By Graeme Colley
Executive Manager, SMSF Technical and Private Wealth
Six member SMSF funds - they sound like a sensible idea, don’t they? Put the family in one super fund, make joint investment decisions, help the children save and heaps more reasons. Why not?
Besides allowing SMSFs to have up to 6 members since 1 July, the main change is that regulatory documents must be signed by at least half of the trustees or directors of the trustee company.
The best advice about the family SMSF is to ‘look before you leap’, and make sure you’ve done your homework and there are concrete reasons for the final decision. Don’t forget if you don’t get it right, you and maybe the rest of the family may end up with no safety net and a big mess.

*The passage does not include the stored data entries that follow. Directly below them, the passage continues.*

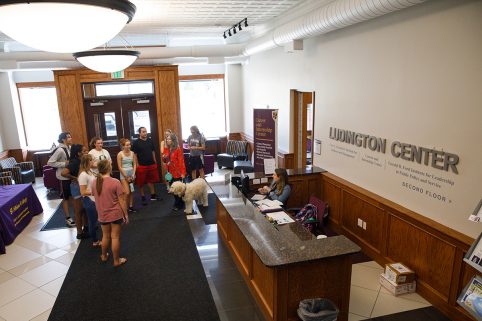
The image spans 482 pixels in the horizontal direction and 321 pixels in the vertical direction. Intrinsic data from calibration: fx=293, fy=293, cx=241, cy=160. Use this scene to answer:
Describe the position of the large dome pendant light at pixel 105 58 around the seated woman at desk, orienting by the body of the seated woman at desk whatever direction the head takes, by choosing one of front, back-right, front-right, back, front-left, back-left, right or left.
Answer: front-left

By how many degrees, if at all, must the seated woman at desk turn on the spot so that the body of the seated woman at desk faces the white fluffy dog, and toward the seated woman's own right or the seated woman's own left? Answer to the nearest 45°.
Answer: approximately 45° to the seated woman's own right

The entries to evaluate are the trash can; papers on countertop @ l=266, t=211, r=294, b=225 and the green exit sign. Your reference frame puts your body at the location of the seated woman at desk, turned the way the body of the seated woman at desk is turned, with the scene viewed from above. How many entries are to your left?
2

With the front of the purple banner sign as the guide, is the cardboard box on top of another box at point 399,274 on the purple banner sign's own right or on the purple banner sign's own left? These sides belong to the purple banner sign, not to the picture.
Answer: on the purple banner sign's own left

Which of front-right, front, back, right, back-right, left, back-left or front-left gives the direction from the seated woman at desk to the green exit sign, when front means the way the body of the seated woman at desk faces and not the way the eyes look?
front-right

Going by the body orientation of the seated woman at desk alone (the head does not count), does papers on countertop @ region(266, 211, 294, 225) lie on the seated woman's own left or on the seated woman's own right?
on the seated woman's own left

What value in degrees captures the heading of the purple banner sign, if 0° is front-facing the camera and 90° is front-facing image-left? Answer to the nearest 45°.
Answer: approximately 45°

- Understand the impact of the increase in SMSF members on decision-making and fund administration.
- Appreciate the difficulties that can arise by the increase in SMSF members on investments and benefit payments.
- Recognise the benefits of increasing SMSF members from a wealth transfer angle.

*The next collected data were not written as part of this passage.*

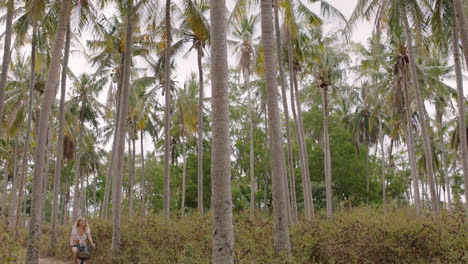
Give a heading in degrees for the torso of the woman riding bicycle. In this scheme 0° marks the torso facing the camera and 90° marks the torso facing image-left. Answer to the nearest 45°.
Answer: approximately 0°

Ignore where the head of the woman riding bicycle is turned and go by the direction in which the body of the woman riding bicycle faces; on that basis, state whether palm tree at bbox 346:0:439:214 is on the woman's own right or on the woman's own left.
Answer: on the woman's own left
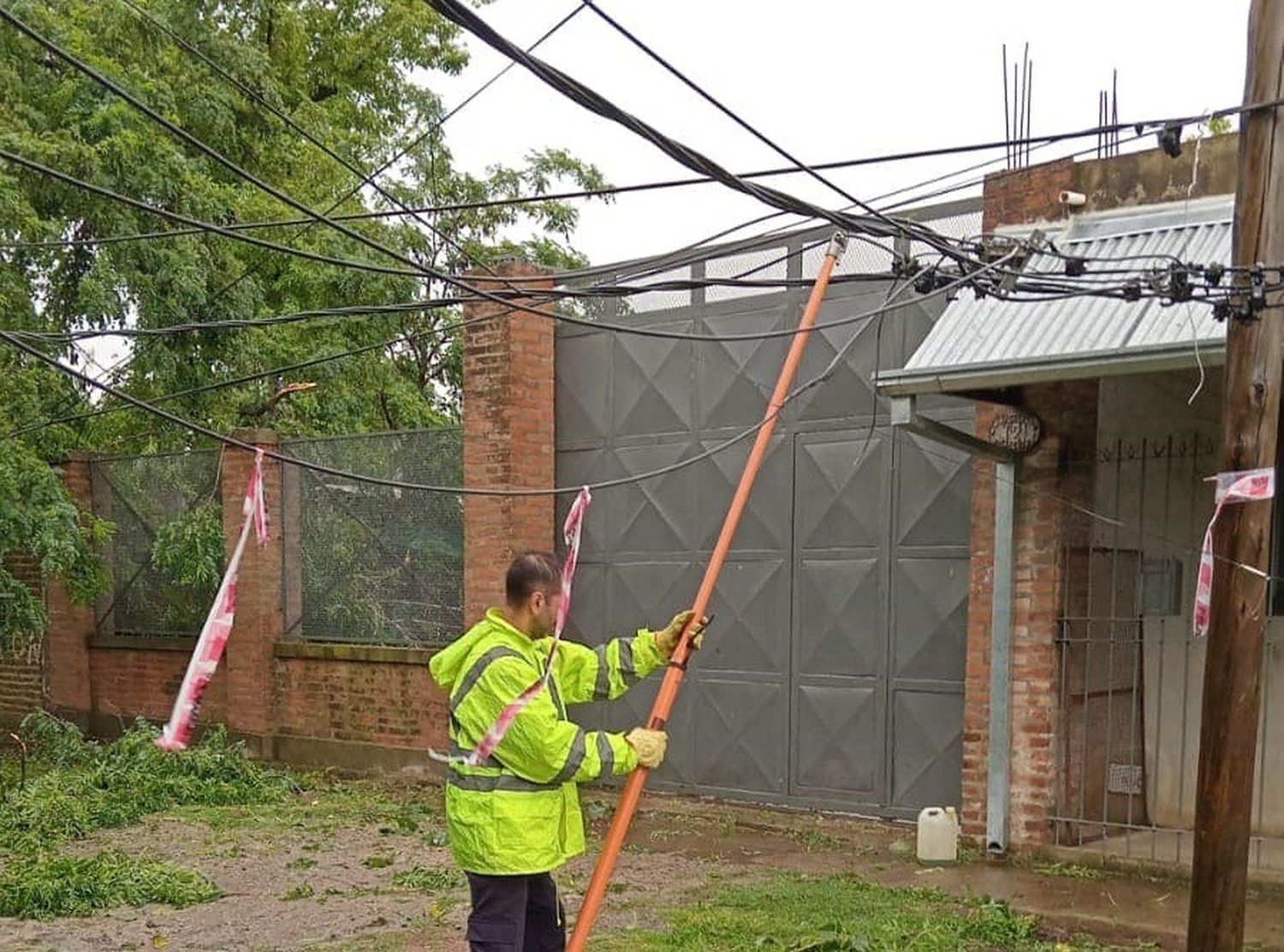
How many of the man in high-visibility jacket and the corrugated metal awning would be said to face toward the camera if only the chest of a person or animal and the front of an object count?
1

Experience shows that the decision to include family members as part of an SMSF can work well, but only in a limited number of cases. If everyone understands the purpose of superannuation, their responsibilities, and respects each other’s views, then it can work without any question.
However, issues can arise when there are differences in members’ ages and younger family members may lack interest and skills compared to their parents who may be close to retirement. There’s also the potential difference in investment choices by members as the younger ones may have a longer investment time horizon than their parents. With those basics in mind, let’s have a look at the essential technical requirements of having an SMSF.
The most essential requirement for an SMSF is that, under the current rules, you can’t have any more than 4 members but if the amending Bill is passed, that will increase to a 6-member limit. This puts families with 5 or more out of the question if they are after just one fund. However, it could be possible to have 2 or more funds for larger families. Maybe mum and dad in one fund and the kids in another.
What to think about before increasing the number of members:
- Pros and cons of more members in an SMSF
- Lifestyle considerations
- Establishment
- Investments
- Paying benefits
The trustee structure of the SMSF is important to enable the fund to be administered properly. The general rule is that all members of an SMSF who have legal capacity must be trustees of the fund or directors if there is a corporate trustee. If the children are under 18, they will need to have mum, dad or their personal guardian acting in their place as fund trustee as they do not have legal capacity.
In the case of individual trustees, the fund’s trust deed may provide rules relating to the appointment and dismissal of trustees as well as meetings and trustee voting rights. These are important, especially with a family fund, as they will lay the ground rules on who does what and rules about the fund’s operation. It’s better to have it in writing than just some loose understanding which can be misunderstood when things get hot under the collar.
The day will probably come when the children may wish to move their benefit to another superannuation fund, so they can have their family share in the benefit of a family SMSF. This is something that needs to be planned just like the original decision to have the original family SMSF in the first place. This will require decisions concerning the change in trustee or directors of the fund, reviewing investments and investment strategies as well as transferring benefits to the new fund. It is worthwhile seeking advice to ensure this happens as smoothly as possible.
So, there are some things to think about for those thinking about having a family SMSF. Good planning and understanding the reasons for having the fund are essential to avoid any potential mess that may prove impossible, or extremely difficult and costly, to fix.
Irrespective of the maximum members for a small fund, the main question to consider is how many members is a good idea. Most SMSFs have one member (23%) or 2 members (70%) and there are a lot fewer funds with 3 and 4 members. No one really expects that an increase to a maximum of 6 members of an SMSF to result in a torrent of new funds. But it provides greater flexibility for families with more than 4 members to benefit from the change. In some situations, there may be special reasons to have up to 6 members.
No matter how many members are permitted in an SMSF, there are pros and cons that apply. This may include the operation of the fund, investment decisions and paying benefits to members.
The main advantages of the proposed increase to 6 members are:
- Larger families are catered for.
- There is most likely a reduction in operating costs compared to a family that would require 2 or more funds to achieve the same outcome.
- More efficient fund administration as a corporate trustee is required for a fund with more than 4 members to meet the State trustee legislation.
- Greater ability for the SMSF to qualify as an Australian superannuation fund when one or more members travel overseas for a prolonged period, saving in administration costs.
Disadvantages of a 6-member fund may include:
- Ensuring the fund’s trust deed is able to cater for the increase in member numbers.
- Difficulty in the administration of an SMSF due to the number of members involved.
- Reduced efficiencies in decision making.
- Overall control and management of the fund, for example, the decision of the trustees/members to appoint or remove trustees.
The positives for making fund investments are that the additional investing power of an SMSF with 6 members should have greater negotiating and purchasing power, and taxation strategies may be implemented more efficiently.
The negatives around fund investments need to be managed properly as investment considerations may be indecisive. In addition, due to the range of members’ ages, investment choice may vary significantly and naming conventions may hold up the final decision.